Download or read book Hawaiian Investigation written by United States. Congress. Senate. Committee on Pacific Islands and Porto Rico and published by . This book was released on 1903 with total page 914 pages. Available in PDF, EPUB and Kindle. Book excerpt:
Download or read book The New Yorker written by Harold Wallace Ross and published by . This book was released on 1977-10 with total page 1014 pages. Available in PDF, EPUB and Kindle. Book excerpt:
Download or read book Prison Puzzle Pieces 2 written by Dave Basham and published by eBookIt.com. This book was released on 2016-11-10 with total page 423 pages. Available in PDF, EPUB and Kindle. Book excerpt: PRISON PUZZLE PIECES 2 (the second of a three volume series) is a non-fiction account of a corrections officer working in Stillwater Prison in Minnesota after he stopped traveling the country performing standup comedy and improv. Through examples, explanations and experiences, he explains how the entire system works, piece by piece, by presenting hundreds of events that occurred in that dysfunctional little city contained within those walls and razor ribbon. His unique perspectives earned him the respect of inmates and officers; on the other hand his life was in constant danger from other inmates and officers for him doing his job ethically. These books are presented from the author’s unique perspective. They contain some historic background and events pertaining to that prison; such as the infamous Younger Brothers. There is no way to explain every aspect of this restricted society, but these books come close. Many of the things that go on in the prison that have life and death consequences and are shocking can also have a very humorous side.
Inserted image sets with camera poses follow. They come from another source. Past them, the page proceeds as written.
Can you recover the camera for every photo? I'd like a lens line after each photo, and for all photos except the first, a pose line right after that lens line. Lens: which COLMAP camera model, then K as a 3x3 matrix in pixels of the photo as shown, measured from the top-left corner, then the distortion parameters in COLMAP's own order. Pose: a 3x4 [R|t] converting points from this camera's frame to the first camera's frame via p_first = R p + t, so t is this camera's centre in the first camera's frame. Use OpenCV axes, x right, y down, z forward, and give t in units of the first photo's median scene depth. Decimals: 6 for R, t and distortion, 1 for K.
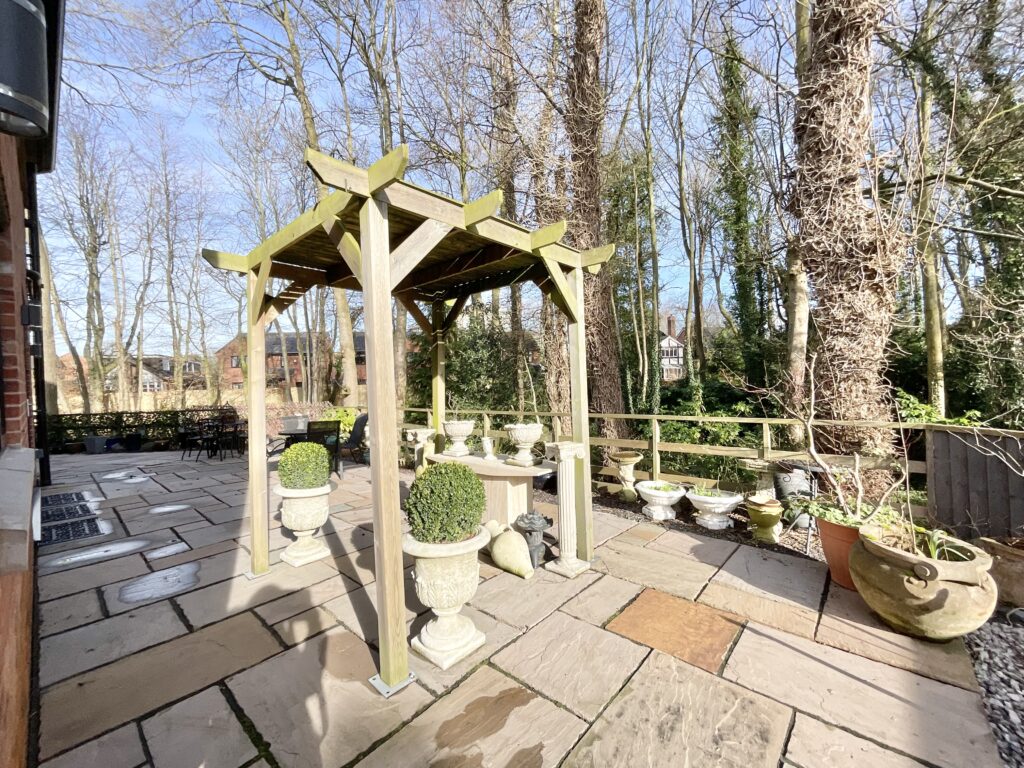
lens RADIAL K [[414.0, 0, 512.0], [0, 414.0, 384.0], [0, 0, 1]] dist [-0.002467, -0.000583]
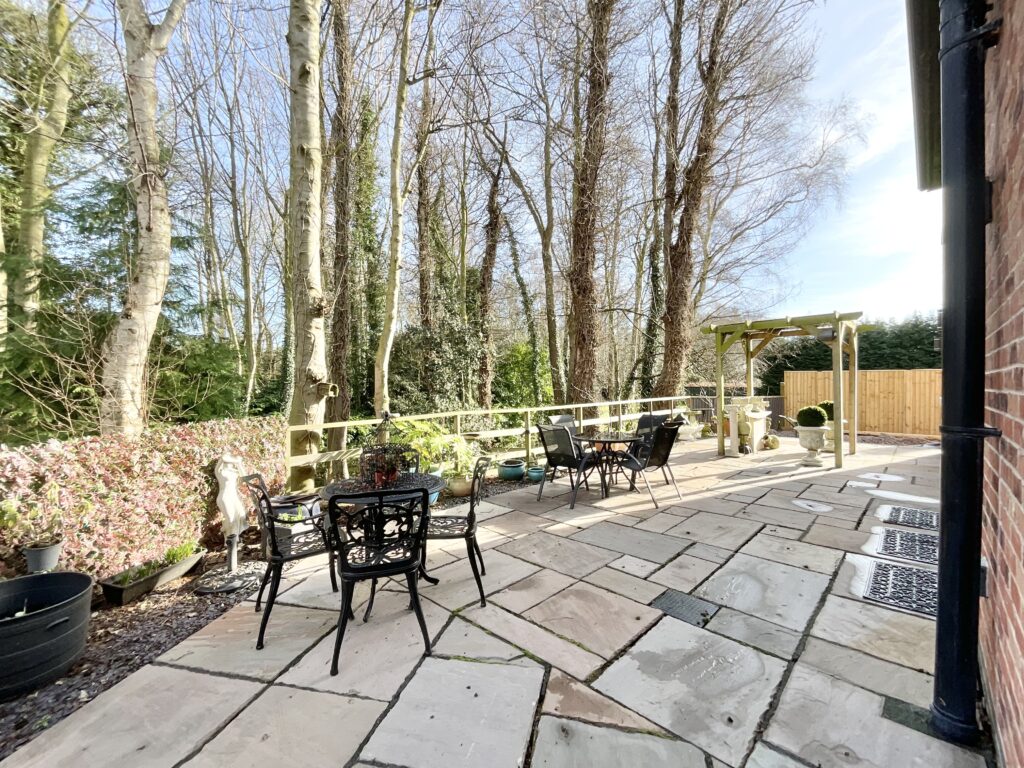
lens RADIAL K [[416.0, 0, 512.0], [0, 416.0, 384.0], [0, 0, 1]] dist [0.000863, -0.000056]
pose [[0.071054, 0.021720, 0.997236, -0.357557], [0.013706, 0.999647, -0.022749, 0.009103], [-0.997378, 0.015284, 0.070731, 0.315955]]
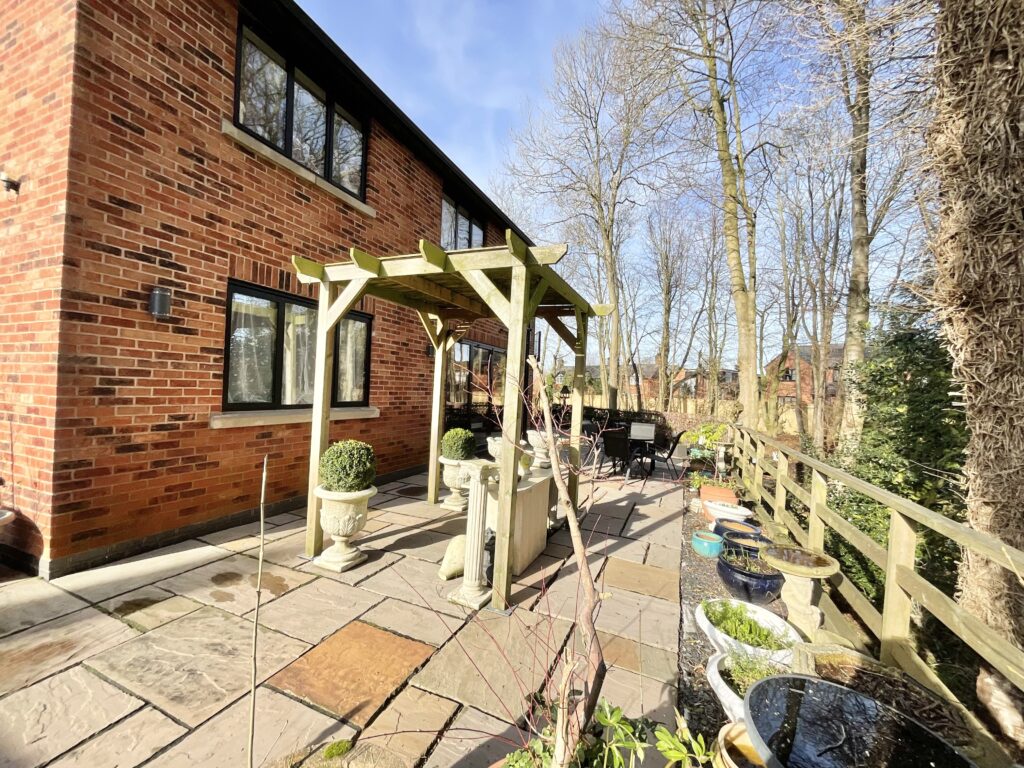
lens RADIAL K [[414.0, 0, 512.0], [0, 414.0, 384.0], [0, 0, 1]] dist [-0.002467, -0.000583]
pose [[0.320098, 0.032215, -0.946837, 0.125583], [-0.063467, 0.997906, 0.012496, -0.006014], [0.945256, 0.056093, 0.321472, 0.093338]]
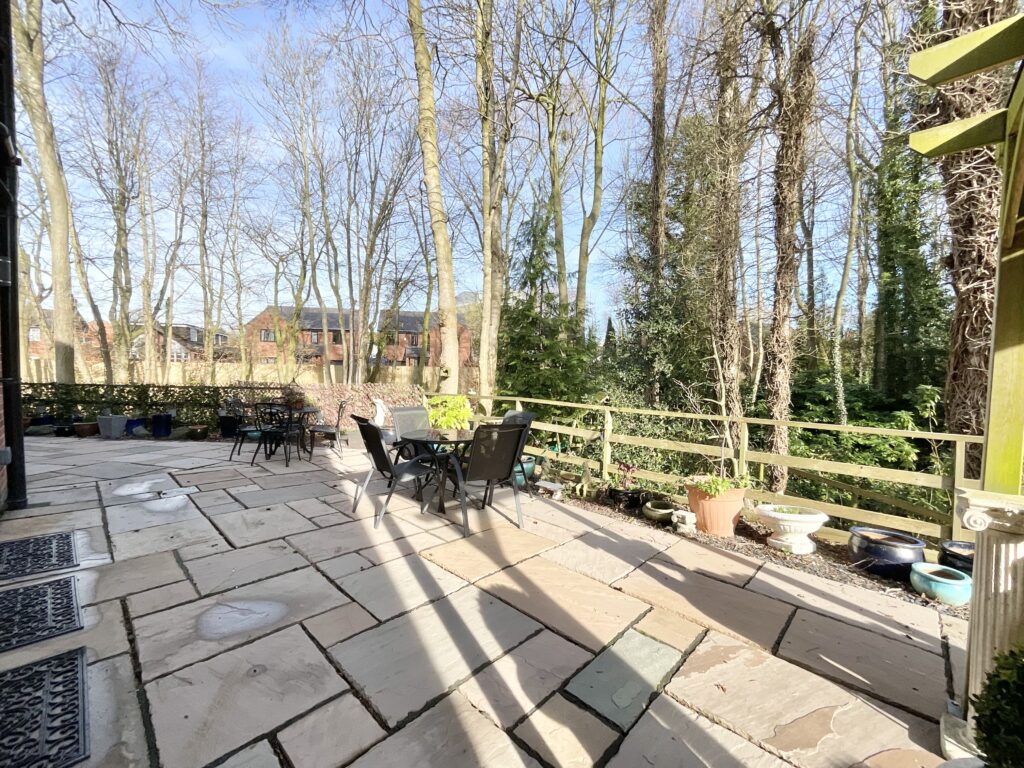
lens RADIAL K [[416.0, 0, 512.0], [0, 416.0, 384.0], [0, 0, 1]] dist [0.000863, -0.000056]
pose [[0.997938, 0.051336, -0.038530, -0.103495], [-0.050276, 0.998343, 0.028001, 0.004471], [0.039904, -0.026006, 0.998865, 0.110067]]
Background on the officer is given to help you to understand how he made his decisions, whether you agree with them or not. Officers are gradually educated through strange and bizarre experiences on the job that can’t be imagined. Letters from the inmates to the officer give insight to their various states of mind. You will learn of the different areas of the prison such as visiting, shakedown, dining hall, cell blocks, segregation, etc., how it all works and what goes on there that can be inspiring or downright disgusting. Many strange relationship dynamics exist like the officers best mentor being a convicted mass murderer, inmates that break their code and have his back, the institutions most feared inmate becoming his friend, corrupt officers harassing him and deliberately placing him in dangerous situations, and inmate relationships of all sorts. Nothing is embellished. Nothing need be embellished.